Nova política industrial fixa metas e define rumos para a reindustrialização

Publicado por: Lauro Veiga Filho | Postado em: 23 de janeiro de 2024

A Nova Indústria Brasileira (NIB), um conjunto ambicioso de medidas para promover a reindustrialização do País anunciado ontem pelo governo federal, parte das quais já em andamento, despertou a “ira sagrada” de conservadores, analistas alinhados com as correntes mais retrógradas do pensamento econômico, consultores manjados e lobistas – palavras sinônimas em vários casos. Em síntese, a “velhacaria” de sempre. A grande imprensa, em sua cegueira habitual, recebeu o programa com paus e pedras, classificando-o como uma tentativa de reeditar políticas “velhas”, intervencionistas e fadadas ao fracasso, pois não teriam dado certo lá atrás, sempre na sua visão distorcida.

#### Material fornecido:
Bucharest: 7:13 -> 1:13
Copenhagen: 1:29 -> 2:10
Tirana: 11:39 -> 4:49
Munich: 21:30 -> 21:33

#### Orientação:
Transcreva do texto sobre a nova política industrial o trecho que começa nas palavras "Publicado por: Lauro" e termina logo após "sua visão distorcida.".

#### Resposta do exercício:
Publicado por: Lauro Veiga Filho | Postado em: 23 de janeiro de 2024

A Nova Indústria Brasileira (NIB), um conjunto ambicioso de medidas para promover a reindustrialização do País anunciado ontem pelo governo federal, parte das quais já em andamento, despertou a “ira sagrada” de conservadores, analistas alinhados com as correntes mais retrógradas do pensamento econômico, consultores manjados e lobistas – palavras sinônimas em vários casos. Em síntese, a “velhacaria” de sempre. A grande imprensa, em sua cegueira habitual, recebeu o programa com paus e pedras, classificando-o como uma tentativa de reeditar políticas “velhas”, intervencionistas e fadadas ao fracasso, pois não teriam dado certo lá atrás, sempre na sua visão distorcida.